Stormwater runoff — Maryland, like other bay states, is lagging far behind its Pollution Diet limits for stormwater pollutants, especially nitrogen. Nitrogen from developed land increased by 53% since 1985, an abject failure of the Bay restoration program as states and local governments have failed to curb growth and sprawl and fix existing stormwater problems.

Stormwater causes 51% of non-natural sources of sediment to the Bay, 29% of phosphorus, and 20% of nitrogen. New development stormwater flows are increasing, negating reductions from costly stormwater retrofits. The county has 43,000 acres of impervious surfaces and 33,383 storm drain inlets funneling untreated polluted runoff to 5,215 outfalls into creeks and rivers. Maryland has 820,000 acres of developed land covering 21% of its Bay watershed.

Solutions — Curb sprawl development and enact state and local laws requiring all new development to achieve no increase in rate, volume, or pollutant loads from predevelopment for a 25-year storm event. This also would reduce flooding and silting-in of creeks. Funding for stormwater retrofits needs to be greatly increased to get the job done.

The continued clearing of forest exacerbates runoff problems. Half of our forests are gone from 1607, and the loss continues. Anne Arundel County lost 2,356 acres from 2013 to 2017 and yet failed to pass a no net loss bill as the City of Annapolis did in 2018. We cannot restore water quality without protecting our forests. It is imperative that the state enacts a true no-net loss of forest bill like Annapolis’ to assure no forest is lost to development by requiring 100% reforestation.

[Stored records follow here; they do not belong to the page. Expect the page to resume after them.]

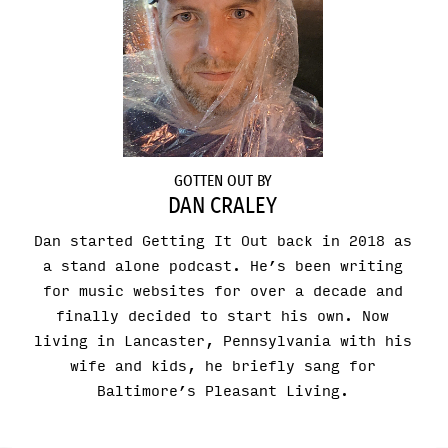
GOTTEN OUT BY
DAN CRALEY
Dan started Getting It Out back in 2018 as
a stand alone podcast. He’s been writing
for music websites for over a decade and
finally decided to start his own. Now
living in Lancaster, Pennsylvania with his
wife and kids, he briefly sang for
Baltimore’s Pleasant Living.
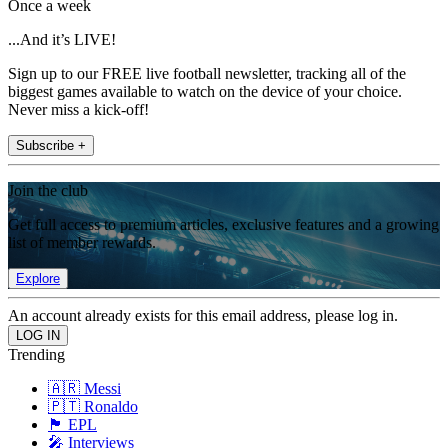
Once a week
...And it’s LIVE!
Sign up to our FREE live football newsletter, tracking all of the
biggest games available to watch on the device of your choice.
Never miss a kick-off!
Subscribe +
Join the club
Get full access to premium articles, exclusive features and a growing
list of member rewards.
Explore
An account already exists for this email address, please log in.
Trending
🇦🇷 Messi
🇵🇹 Ronaldo
🏴󠁧󠁢󠁥󠁮󠁧󠁿 EPL
🎤 Interviews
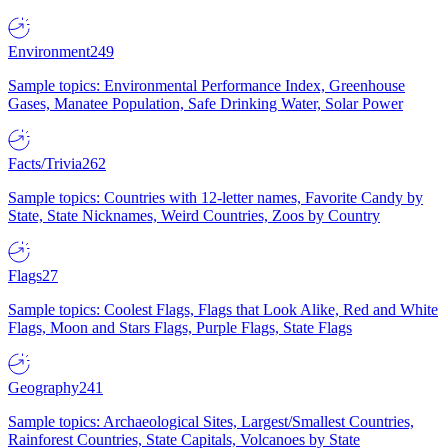
Environment
249
Sample topics: Environmental Performance Index, Greenhouse
Gases, Manatee Population, Safe Drinking Water, Solar Power
Facts/Trivia
262
Sample topics: Countries with 12-letter names, Favorite Candy by
State, State Nicknames, Weird Countries, Zoos by Country
Flags
27
Sample topics: Coolest Flags, Flags that Look Alike, Red and White
Flags, Moon and Stars Flags, Purple Flags, State Flags
Geography
241
Sample topics: Archaeological Sites, Largest/Smallest Countries,
Rainforest Countries, State Capitals, Volcanoes by State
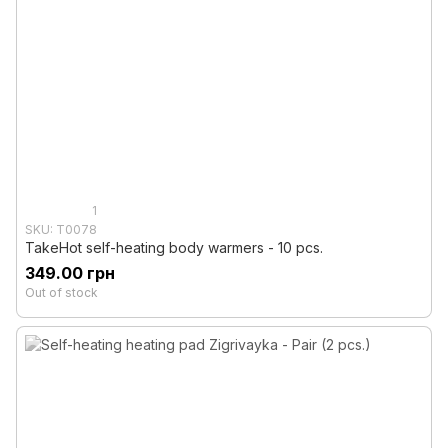
1
SKU: T0078
TakeHot self-heating body warmers - 10 pcs.
349.00 грн
Out of stock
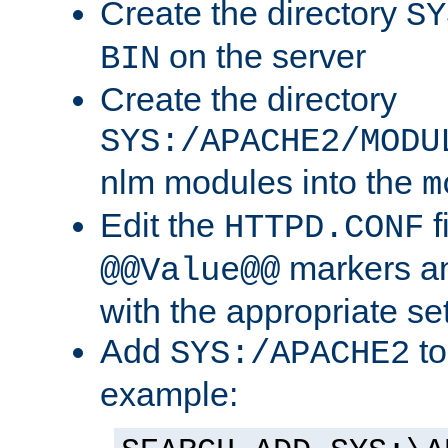
Create the directory
SY
on the server
BIN
Create the directory
SYS:/APACHE2/MODU
nlm modules into the
m
Edit the
f
HTTPD.CONF
markers an
@@Value@@
with the appropriate se
Add
to
SYS:/APACHE2
example:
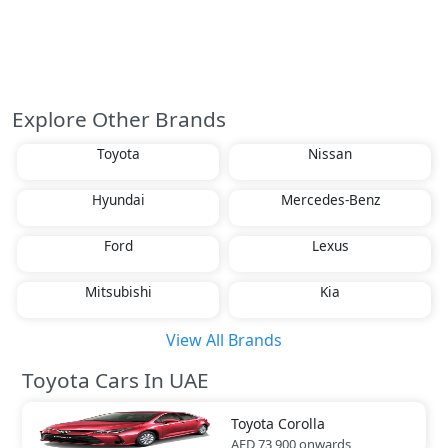
Explore Other Brands
Toyota
Nissan
Hyundai
Mercedes-Benz
Ford
Lexus
Mitsubishi
Kia
View All Brands
Toyota Cars In UAE
Toyota
Corolla
AED 73,900
onwards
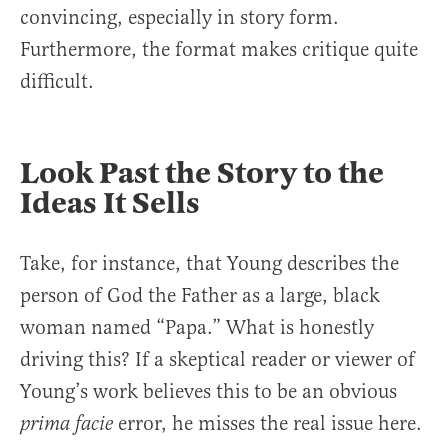
convincing, especially in story form.
Furthermore, the format makes critique quite
difficult.
Look Past the Story to the
Ideas It Sells
Take, for instance, that Young describes the
person of God the Father as a large, black
woman named “Papa.” What is honestly
driving this? If a skeptical reader or viewer of
Young’s work believes this to be an obvious
error, he misses the real issue here.
prima facie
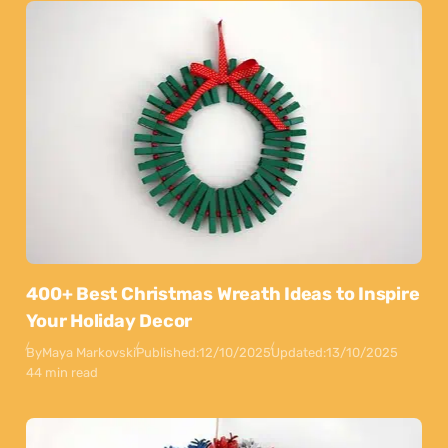
400+ Best Christmas Wreath Ideas to Inspire
Your Holiday Decor
By
Maya Markovski
Published:
12/10/2025
Updated:
13/10/2025
44 min read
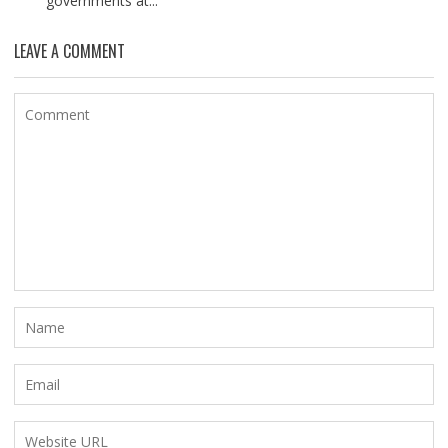
governments at...
LEAVE A COMMENT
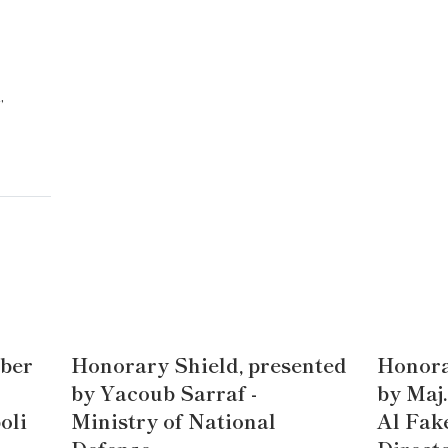
,
ber
Honorary Shield, presented
Honora
by Yacoub Sarraf -
by Maj
oli
Ministry of National
Al Fake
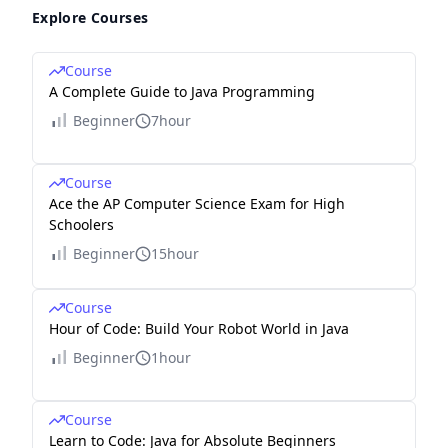
Explore Courses
Course
A Complete Guide to Java Programming
Beginner
7hour
Course
Ace the AP Computer Science Exam for High
Schoolers
Beginner
15hour
Course
Hour of Code: Build Your Robot World in Java
Beginner
1hour
Course
Learn to Code: Java for Absolute Beginners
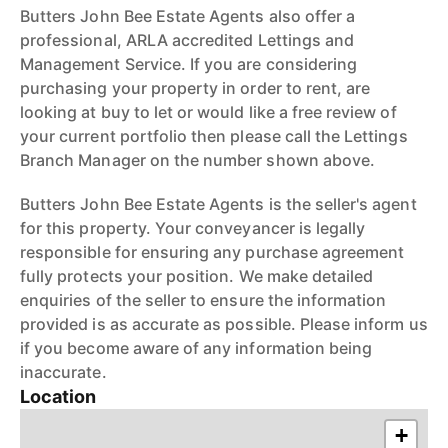
Butters John Bee Estate Agents also offer a
professional, ARLA accredited Lettings and
Management Service. If you are considering
purchasing your property in order to rent, are
looking at buy to let or would like a free review of
your current portfolio then please call the Lettings
Branch Manager on the number shown above.
Butters John Bee Estate Agents is the seller's agent
for this property. Your conveyancer is legally
responsible for ensuring any purchase agreement
fully protects your position. We make detailed
enquiries of the seller to ensure the information
provided is as accurate as possible. Please inform us
if you become aware of any information being
inaccurate.
Location
+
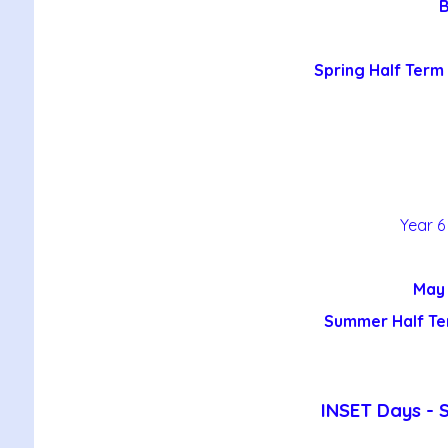
B
Spring Half Term 
Year 6
May 
Summer Half Te
INSET Days - 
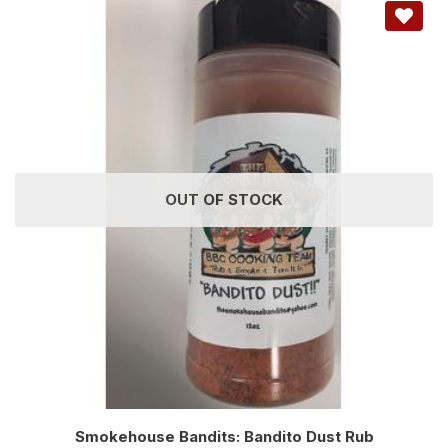
OUT OF STOCK
Smokehouse Bandits: Bandito Dust Rub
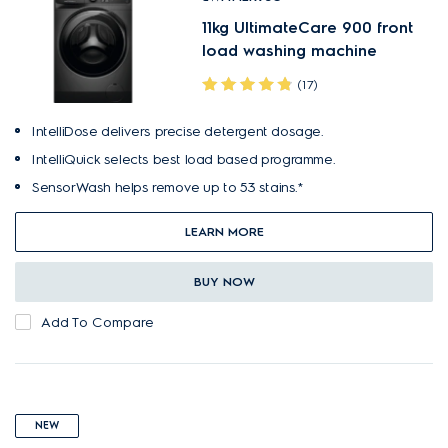
11kg UltimateCare 900 front
load washing machine
(17)
IntelliDose delivers precise detergent dosage.
IntelliQuick selects best load based programme.
SensorWash helps remove up to 53 stains.*
LEARN MORE
BUY NOW
Add To Compare
NEW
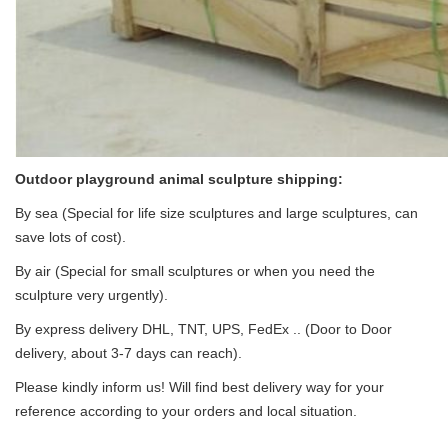
Outdoor playground animal sculpture
shipping:
By sea (Special for life size sculptures and large sculptures, can
save lots of cost).
By air (Special for small sculptures or when you need the
sculpture very urgently).
By express delivery DHL, TNT, UPS, FedEx .. (Door to Door
delivery, about 3-7 days can reach).
Please kindly inform us! Will find best delivery way for your
reference according to your orders and local situation.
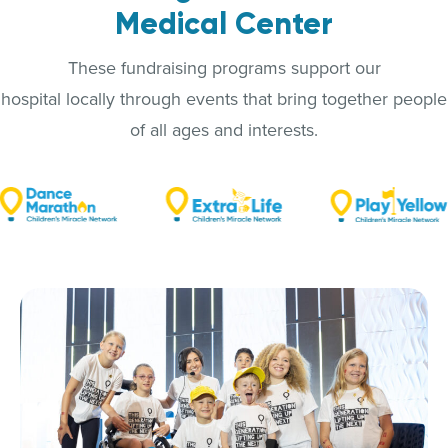
Medical Center
These fundraising programs support our
hospital locally through events that bring together people
of all ages and interests.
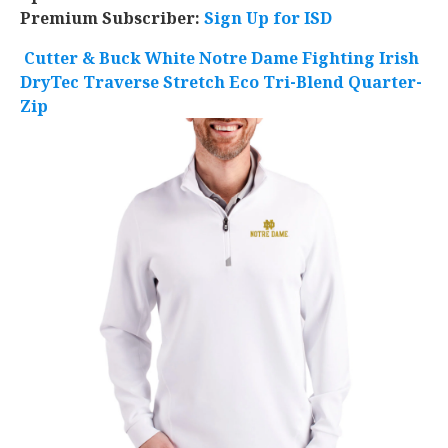
Premium Subscriber:
Sign Up for ISD
Cutter & Buck White Notre Dame Fighting Irish
DryTec Traverse Stretch Eco Tri-Blend Quarter-
Zip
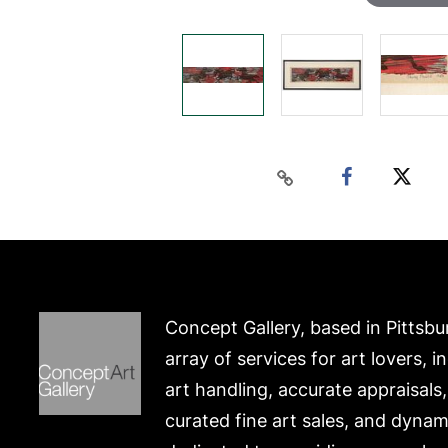
Concept Gallery, based in Pittsbu
array of services for art lovers, i
art handling, accurate appraisals
curated fine art sales, and dynam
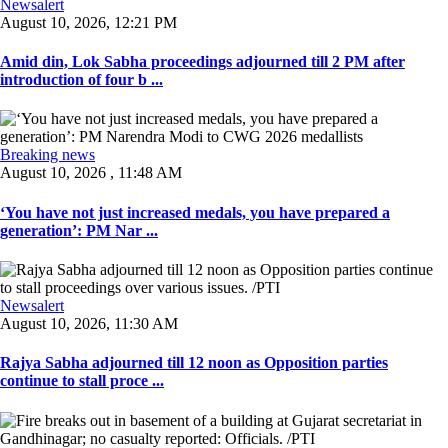
Newsalert
August 10, 2026, 12:21 PM
Amid din, Lok Sabha proceedings adjourned till 2 PM after
introduction of four b ...
Breaking news
August 10, 2026 , 11:48 AM
‘You have not just increased medals, you have prepared a
generation’: PM Nar ...
Newsalert
August 10, 2026, 11:30 AM
Rajya Sabha adjourned till 12 noon as Opposition parties
continue to stall proce ...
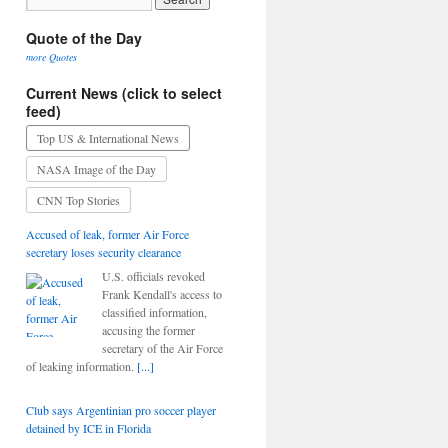
Quote of the Day
more Quotes
Current News (click to select
feed)
Top US & International News
NASA Image of the Day
CNN Top Stories
Accused of leak, former Air Force
secretary loses security clearance
U.S. officials revoked
Frank Kendall's access to
classified information,
accusing the former
secretary of the Air Force
of leaking information.
[...]
Club says Argentinian pro soccer player
detained by ICE in Florida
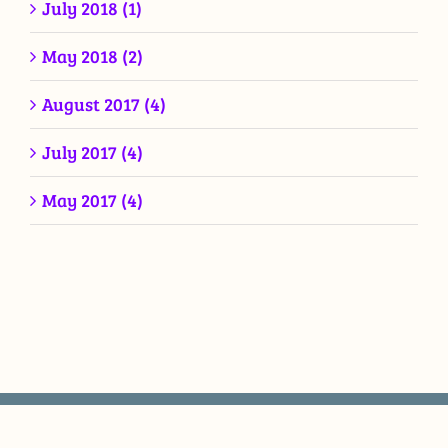
July 2018 (1)
May 2018 (2)
August 2017 (4)
July 2017 (4)
May 2017 (4)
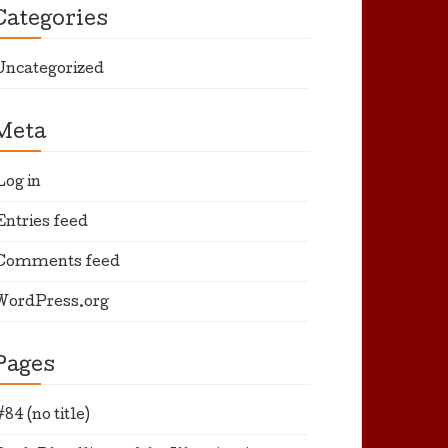
Categories
Uncategorized
Meta
Log in
Entries feed
Comments feed
WordPress.org
Pages
#84 (no title)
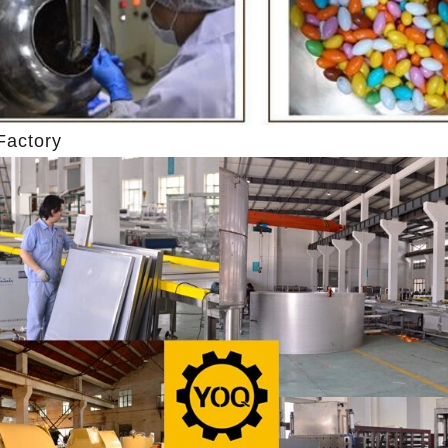
hine after grinding transfer to
the granulated sugar into the su
ding tank. If the customer doesn't
machine and smash it for using. 
uce a chocolate slurry by himself,
the liquid fat to the mixer by pu
hoose to buy a chocolate semi-
powder is manually removed into 
uct, melt the chocolate transfer to
stir. In the mixer also need other 
Factory
for using. Peanuts poured into the
chocolate such as milk powder, 
chine, poured into or sprayed into
etc. The mixed mass is transpo
e mass through the slurry system,
conche through the pump for grin
termittent replacement of hot wind
conche, the chocolate mass is gr
d during the coating process. Wrap
mixing and stirring to achieve th
late mass on the surface of the
homogenization, emulsificat
 the coating is completed, need to
deodorization. After 10-12 hours, 
for 24 hours then pour it into the
is grind to below 25 microns. The
 machine to carry out color and
the ground mass from the conche t
rightening oil polishing.
tank for the next step of mol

You can plant trees, install rain barrels to allow stormwater to slowly percolate into the ground, install rain gardens, eliminate/reduce fertilizer and pesticide use, and become involved in a creek restoration project.

Wastewater — Nitrogen and phosphorus reductions from wastewater (sewage) have been the major success story in bay restoration efforts. More than $1.4 billion has been used from the $60 annual per household fee on water and sewer bills to upgrade Maryland’s 67 largest treatment plants to remove 99% of phosphorus and 96% of nitrogen. Remarkably, baywide nitrogen was reduced by 61% from 1985 to 2018 despite an increase of 5 million people.

Solutions — Prevent raw sewage spills by only disposing of the three Ps in your toilets: Pee, Poop, and Paper–toilet paper only. The entire wastewater system is threatened by wipes, wrongfully labeled as flushable. Never flush down these wipes that clog the system as well as diapers, rags, toilet bowl scrub pads, sanitary napkins, fats, oils, grease, or chemicals. After treatment, all wastewater flows to the bay. You also should conserve water.

Septic tanks — For 20% of County residents, their 40,000 septic tanks present serious bay and groundwater pollution problems, leaching 500,000 pounds of polluting nitrogen to the bay annually, and into groundwater. Baywide septic tank nitrogen pollution increased by 53% from 1985 to 2018. Efforts to hook septic users to advanced wastewater treatment plants or to at least have the tanks upgraded to remove nitrogen have not been very successful.

Solutions — Owners should hook-up into WWTPs (best) or convert old tanks to nitrogen removing ones. All new septic tanks should employ nitrogen removing technology.

See my article on wastewater and septic tanks at: https://www.capitalgazette.com/environment/ac-cn-column-gerald-winegrad-20200607-gtlnagxwdjhijf7efvskhfpvse-story.html

It is up to us to reduce our own bay pollutants and press elected officials to take these necessary steps to save the bay.